Sendikalarda ise ayrımcılık konusunda anlayış, bilinç ve bilgi eksikliği ve ayrımcılıkla mücadeleye dair bir ilgi yetersizliği gözlenmektedir. STK’lardan farklı olarak, toplanan üye aidatları sayesinde kaynak geliştirme, sendikaların hayatlarını devam ettirmeleri için hayati bir sorun teşkil etmemektedir. Sendikalar ayrımcılık alanında büyük ölçüde kadına yönelik ayrımcılıkla ilgili faaliyetler yürütmektedir ancak bu faaliyetler de hem ulaşılan kişi sayısı hem içerik hem de süre açısından sınırlıdır. Sendikalar sendikal örgütlenme söz konusu olduğunda genellikle siyasi görüş zaman zaman ise etnik kimlik temelli olarak işverenlerden baskı görebilmektedir.

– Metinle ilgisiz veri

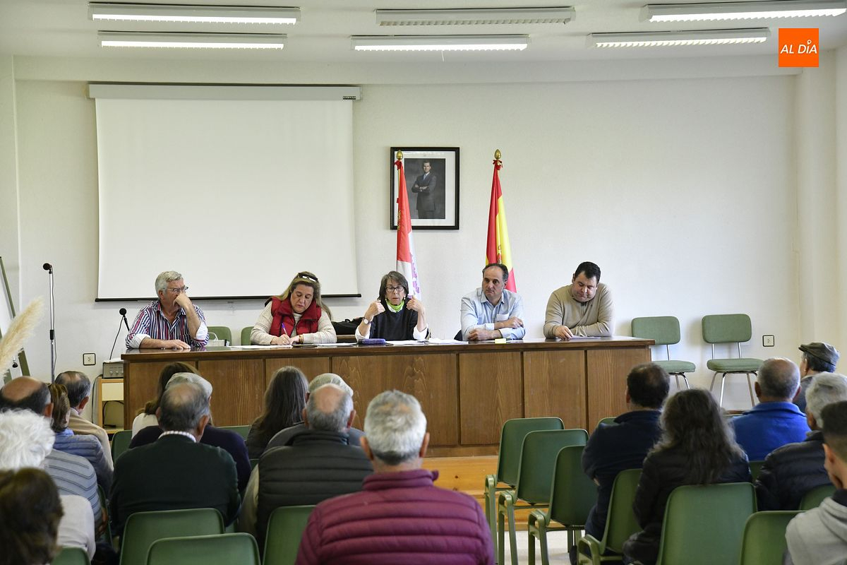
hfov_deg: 23.9
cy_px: 282
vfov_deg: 16.1
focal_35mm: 85
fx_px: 2000
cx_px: 424
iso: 3200
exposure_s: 1/125
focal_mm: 85
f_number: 8
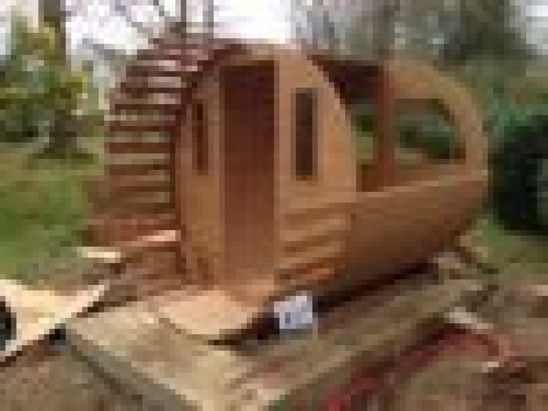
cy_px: 206
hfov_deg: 55.4
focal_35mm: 33
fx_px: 522
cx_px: 274
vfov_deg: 42.9
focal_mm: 4.12
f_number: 2.4
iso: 50
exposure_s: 1/263
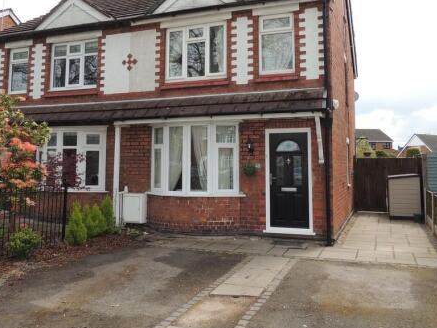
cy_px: 122
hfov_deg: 56.8
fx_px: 404
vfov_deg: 43.8
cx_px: 222
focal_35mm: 32
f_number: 3
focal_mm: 4.3
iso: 100
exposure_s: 1/500
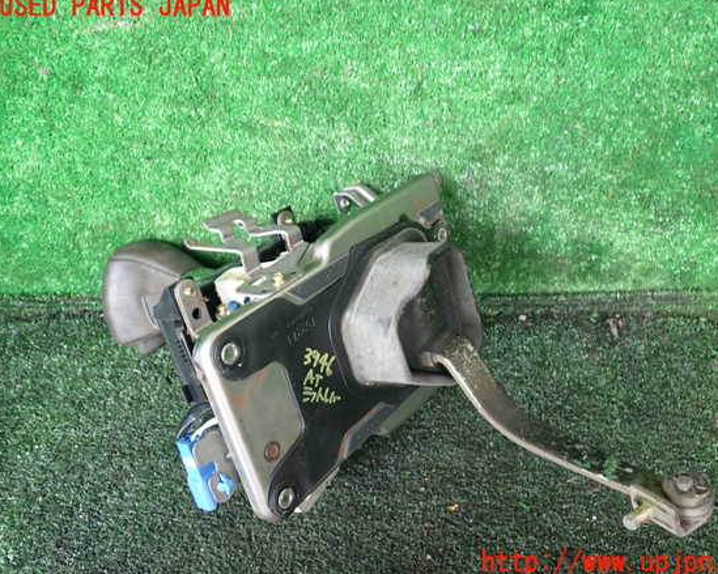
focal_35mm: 32
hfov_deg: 55.6
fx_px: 680
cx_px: 385
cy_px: 285
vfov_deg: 45.8
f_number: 2.3
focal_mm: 5.4
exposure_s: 1/30
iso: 200
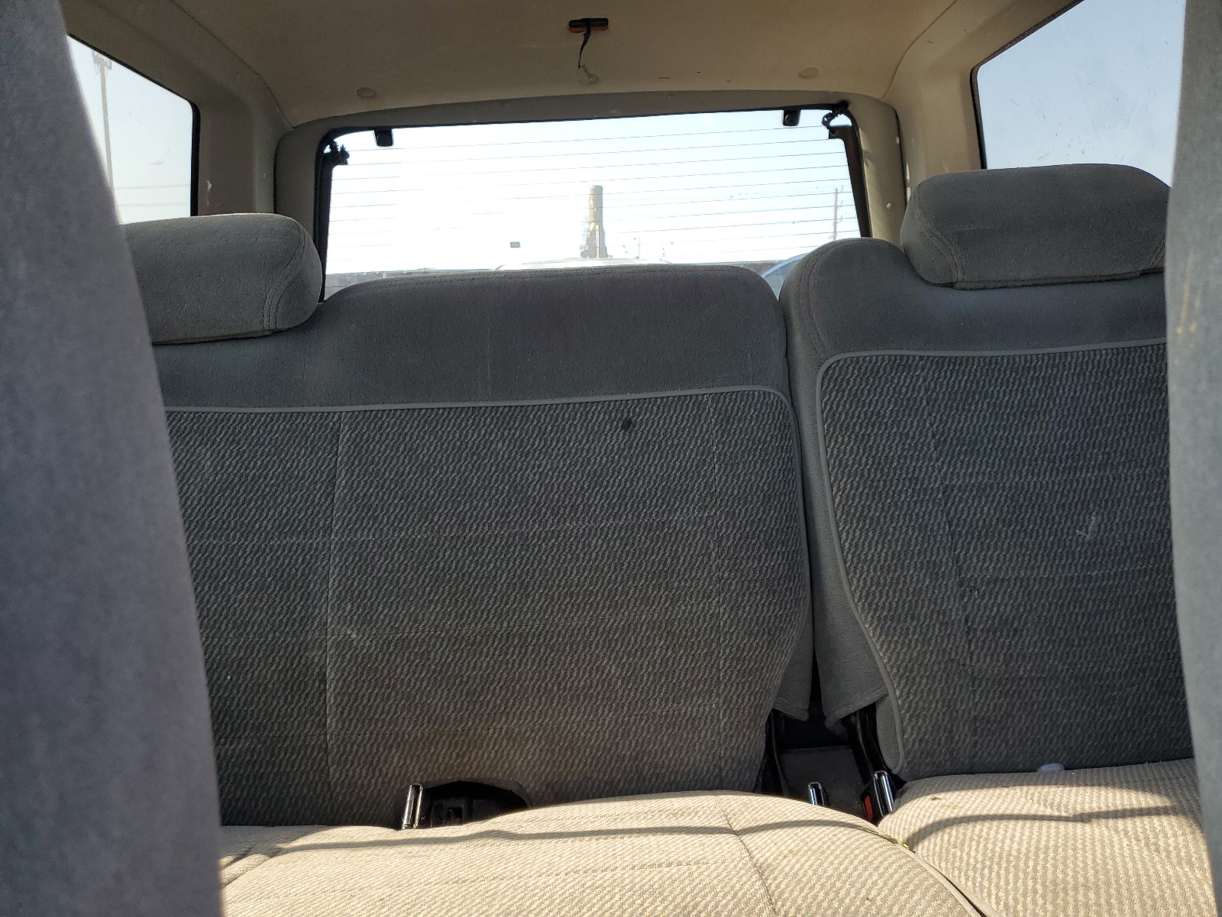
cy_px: 458
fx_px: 918
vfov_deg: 53.1
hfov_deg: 67.3
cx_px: 611
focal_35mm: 26
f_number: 1.5
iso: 50
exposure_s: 1/189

Kurumların, ayrımcılık yasağı alanında çalışırken karşılaştıkları sıkıntılar
Kurumlara ayrımcılık yasağı alanında çalışırken ne tür sıkıntılarla karşılaştıkları sorulmuştur. Soruyu yanıtlayan 61 kurumun tamamına yakını ayrımcılık yasağı alanında çalışırken kaynak sıkıntısı yaşadığını ifade etmiştir. İkinci sırada 41 kurum tarafından belirtilen uzmanlık yetersizliği, üçüncü sırada ise 35 kurum tarafından belirtilen çalışan sayısının azlığı gelmektedir. Diğer nedenler arasında ise faaliyetlerde işbirliği eksikliği, sendikaların ayrımcılıkla mücadele alanında yeterli duyarlılığı göstermemesi, bilgi ve veri paylaşımının azlığı, yasal düzenlemelerin yetersizliği, mevcut başvuru yollarının etkisiz kalması, genel bilgi, ilgi ve motivasyon eksikliği, bürokratik engeller, kurumsal ve idari sürekliliğe dair sorunlar, toplumsal önyargılar, insan hakları örgütlerinin LGBTT bireylerin haklarına karşı duyarsızlığı öne çıkmaktadır.
Ayrımcılık yasağı alanında çalışan STK’lar için çalışan kişi ve kaynak yetersizliği mevcut iki büyük sorundur. Bu iki sorun kaynağı aynı zamanda birbiriyle ilintilidir. Başka bir deyişle, insan kaynağı yetersizliği bir STK’nın kaynak geliştirme stratejisi oluşturmasına, düzenli ve süreklilik taşıyan çalışmalar yürütmesine engel olmakta, kaynak yetersizliği de çalışan sayısının artırılmasının önüne geçmektedir. Uzmanlık konusuna gelince, ayrımcılık alanında çalışan STK’ların mücadele ettikleri ayrımcı düzenleme ve uygulamalara dair bilgi ve beceri düzeyleri yetersizdir. Sendikalarda kaynak sorunu daha az yaşanırken, bu konu haricinde sendikalar da STK’larla aynı sorunları yaşamaktadırlar.